Jesus the Christ Chapter 21

Some thoughts:

This jumped out at me: “…because of their lack of faith He was unable to accomplish any great work except to heal a few exceptional believers on who He laid His hands.” How often do we limit what Christ can accomplish by our unbelief?

I love that the disciples are instructed to be “wise as serpents, and harmless as doves”, it reminds me of Ammon who is described as “wise, yet harmless” when King Lamoni offers him up to half of his kingdom. Here were men with incredible power given them by God, and they’re reminded to be like Christ and not use it in the wrong ways.

I keep being struck that it must have been really tiring to be Christ. He really rarely had any time to Himself, and when He tried to go off, people just followed Him. He must have been very tired. It’s instructive to me that in the times that He did have to Himself, He prayed.

I love the walking on water story, love, love love it.So many incredibly useful parallels.

Oooh, I really like this: “It is not sufficing to accept the precepts of Christ as we may adopt the doctrines of scientist, philosophers, and savants, however great the wisdom of those sages may be; for such acceptance is by mental assent or deliberate exercise of will, and has relation to the doctrine only as independent of the author.”

I find it interesting that it was the truth about Christ’s identity and His role in the salvation of man that caused so many to turn away from Him- not some other doctrine. We throw around the whole “wheat and chaff” analogy a lot in a really judge-y way when something happens that makes people question the prophet or some church policy, but I think this is where it truly applies. If you’re choosing to turn away from Christ, you’re in a worrisome spot. I don’t know that I’m expressing myself right, hopefully you get what I’m saying.

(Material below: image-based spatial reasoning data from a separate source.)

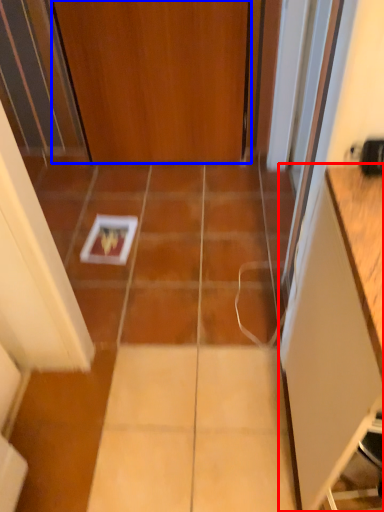
Question: Which point is closer to the camera, cabinetry (highlighted by a red box) or door (highlighted by a blue box)?

Choices:
 (A) cabinetry
 (B) door

Answer: (A)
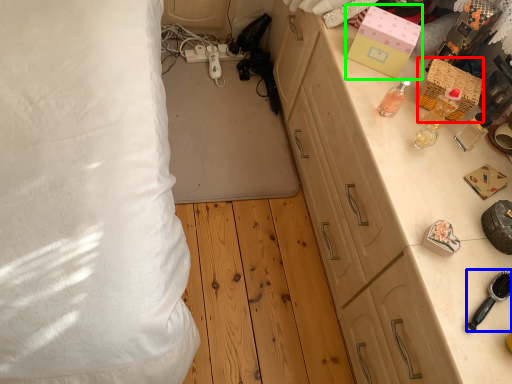
Question: Estimate the real-world distances between objects in this image. Which object is farther from box (highlighted by a red box), brush (highlighted by a blue box) or box (highlighted by a green box)?

Choices:
 (A) brush
 (B) box

Answer: (A)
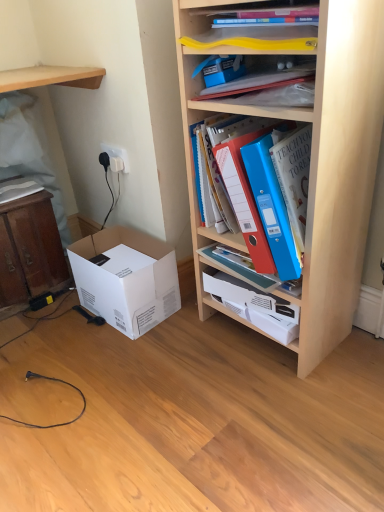
Question: Does blue plastic binder at upper center, the third book in the left-to-right sequence, come behind blue plastic folders at center?

Choices:
 (A) no
 (B) yes

Answer: (A)

Question: Is blue plastic binder at upper center, which is counted as the 1th book, starting from the right, aimed at blue plastic folders at center?

Choices:
 (A) yes
 (B) no

Answer: (B)

Question: Considering the relative positions of blue plastic binder at upper center, which is counted as the 1th book, starting from the right, and blue plastic folders at center in the image provided, is blue plastic binder at upper center, which is counted as the 1th book, starting from the right, to the right of blue plastic folders at center from the viewer's perspective?

Choices:
 (A) yes
 (B) no

Answer: (B)

Question: Does blue plastic binder at upper center, the third book in the left-to-right sequence, have a smaller size compared to blue plastic folders at center?

Choices:
 (A) no
 (B) yes

Answer: (A)

Question: Is blue plastic binder at upper center, which is counted as the 1th book, starting from the right, at the left side of blue plastic folders at center?

Choices:
 (A) no
 (B) yes

Answer: (B)

Question: Is blue plastic binder at upper center, which is counted as the 1th book, starting from the right, oriented away from blue plastic folders at center?

Choices:
 (A) yes
 (B) no

Answer: (B)

Question: From the image's perspective, is blue plastic binder at upper center, the third book in the left-to-right sequence, located beneath wooden cabinet at left?

Choices:
 (A) yes
 (B) no

Answer: (B)

Question: From a real-world perspective, is blue plastic binder at upper center, which is counted as the 1th book, starting from the right, positioned under wooden cabinet at left based on gravity?

Choices:
 (A) yes
 (B) no

Answer: (B)

Question: Is blue plastic binder at upper center, which is counted as the 1th book, starting from the right, thinner than wooden cabinet at left?

Choices:
 (A) yes
 (B) no

Answer: (B)

Question: Does blue plastic binder at upper center, the third book in the left-to-right sequence, have a smaller size compared to wooden cabinet at left?

Choices:
 (A) no
 (B) yes

Answer: (B)

Question: Is the position of blue plastic binder at upper center, the third book in the left-to-right sequence, less distant than that of wooden cabinet at left?

Choices:
 (A) yes
 (B) no

Answer: (A)

Question: Is the surface of blue plastic binder at upper center, the third book in the left-to-right sequence, in direct contact with wooden cabinet at left?

Choices:
 (A) yes
 (B) no

Answer: (B)

Question: Is wooden shelf at upper left, arranged as the 2th shelf when viewed from the right, at the back of blue plastic binder at upper center, the third book in the left-to-right sequence?

Choices:
 (A) no
 (B) yes

Answer: (A)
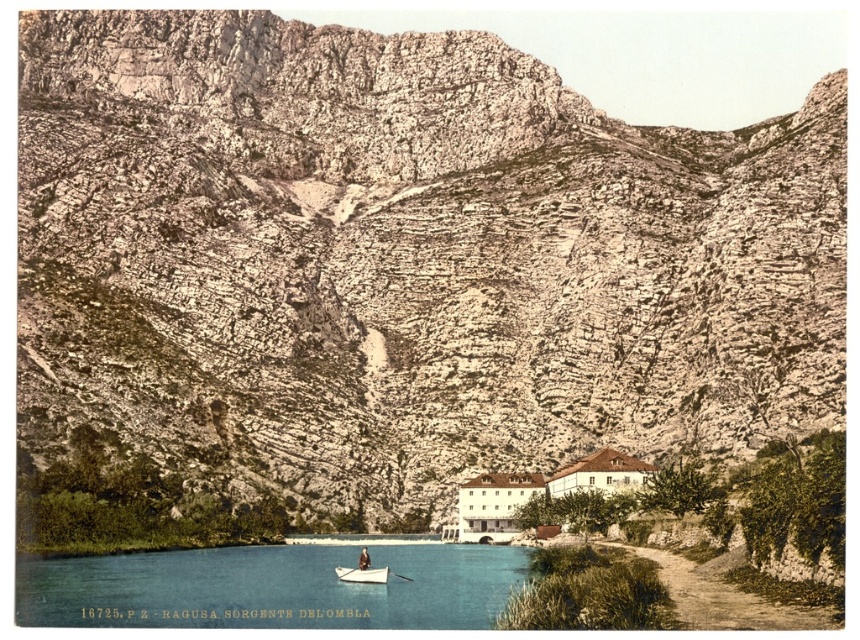
Is white matte boat at lower center to the right of dark brown leather jacket at center from the viewer's perspective?

Indeed, white matte boat at lower center is positioned on the right side of dark brown leather jacket at center.

Can you confirm if white matte boat at lower center is taller than dark brown leather jacket at center?

No.

The height and width of the screenshot is (640, 860). What do you see at coordinates (361, 573) in the screenshot?
I see `white matte boat at lower center` at bounding box center [361, 573].

Image resolution: width=860 pixels, height=640 pixels. I want to click on white matte boat at lower center, so click(361, 573).

Between point (379, 566) and point (395, 572), which one is positioned in front?

Positioned in front is point (395, 572).

Identify the location of white matte boat at lower center. This screenshot has height=640, width=860. (361, 573).

Does blue glassy river at lower center lie in front of dark brown leather jacket at center?

Yes, blue glassy river at lower center is in front of dark brown leather jacket at center.

Locate an element on the screen. The height and width of the screenshot is (640, 860). blue glassy river at lower center is located at coordinates (271, 588).

Find the location of a particular element. The height and width of the screenshot is (640, 860). blue glassy river at lower center is located at coordinates (271, 588).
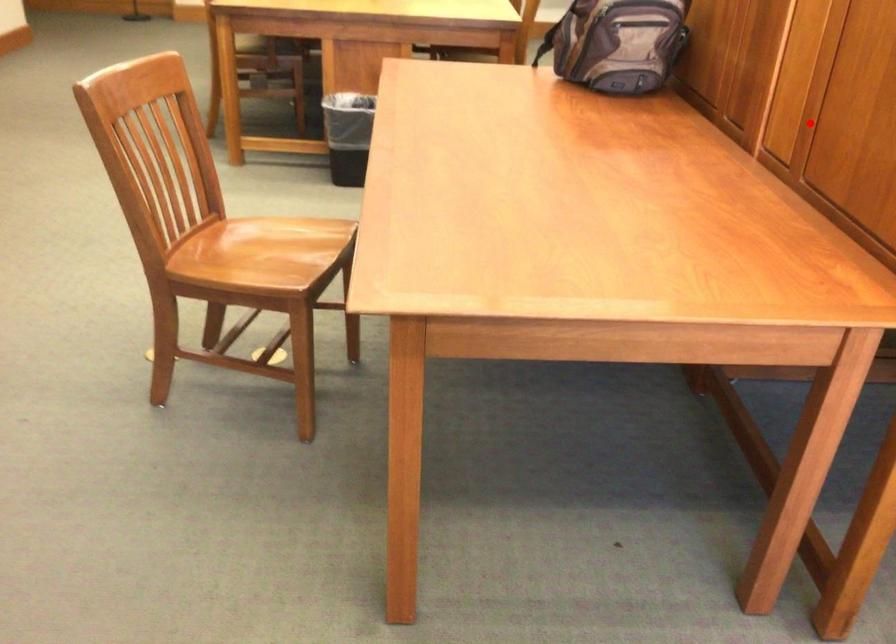
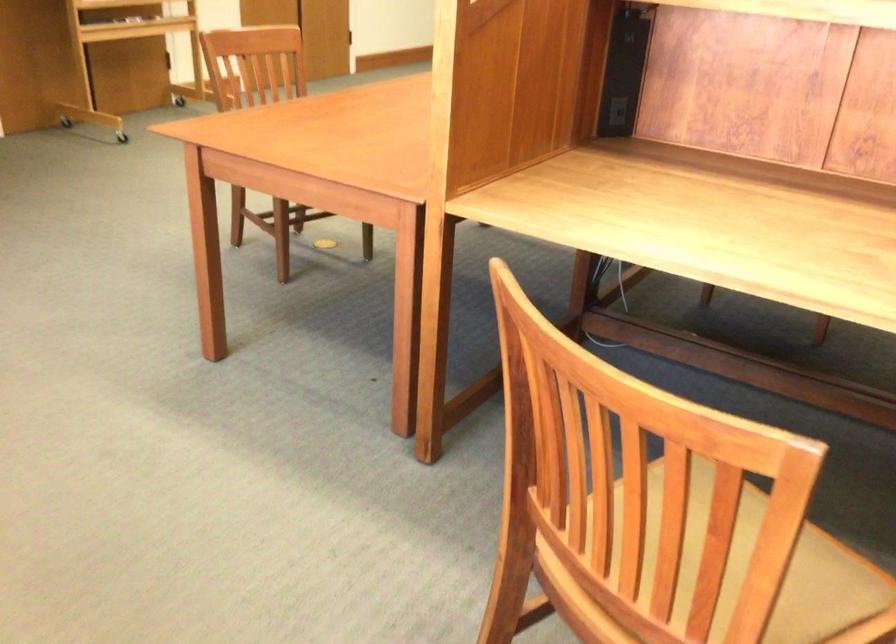
Question: I am providing you with two images of the same scene from different viewpoints. Given a red point in image1, look at the same physical point in image2. Is it:

Choices:
 (A) Closer to the viewpoint
 (B) Farther from the viewpoint

Answer: (B)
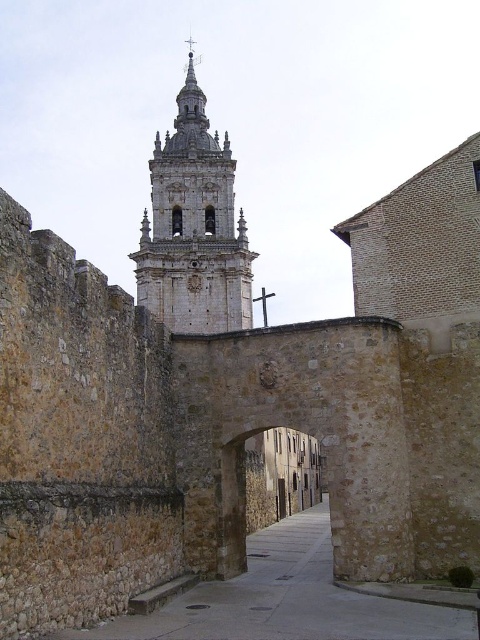
Question: Where is smooth stone alley at center located in relation to white stone tower at center in the image?

Choices:
 (A) below
 (B) above

Answer: (A)

Question: Which point is farther to the camera?

Choices:
 (A) smooth stone alley at center
 (B) white stone tower at center

Answer: (B)

Question: Which of the following is the closest to the observer?

Choices:
 (A) (229, 273)
 (B) (243, 604)

Answer: (B)

Question: In this image, where is smooth stone alley at center located relative to white stone tower at center?

Choices:
 (A) below
 (B) above

Answer: (A)

Question: Considering the relative positions of smooth stone alley at center and white stone tower at center in the image provided, where is smooth stone alley at center located with respect to white stone tower at center?

Choices:
 (A) below
 (B) above

Answer: (A)

Question: Among these objects, which one is farthest from the camera?

Choices:
 (A) smooth stone alley at center
 (B) white stone tower at center

Answer: (B)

One thought on “Jesus the Christ Chapter 21

  1. Thanks for your thoughts Maryanne 🙂

    One of the things that stood out to me was the story of feeding the 5000 with the boy’s five loaves of bread and two small fish. Andrew asks what possible good they can do, and yet the Lord uses them to feed a multitude. I think about all of our small resources, whether money or talent or time, and think about what the Lord can do with them if we offer them to him.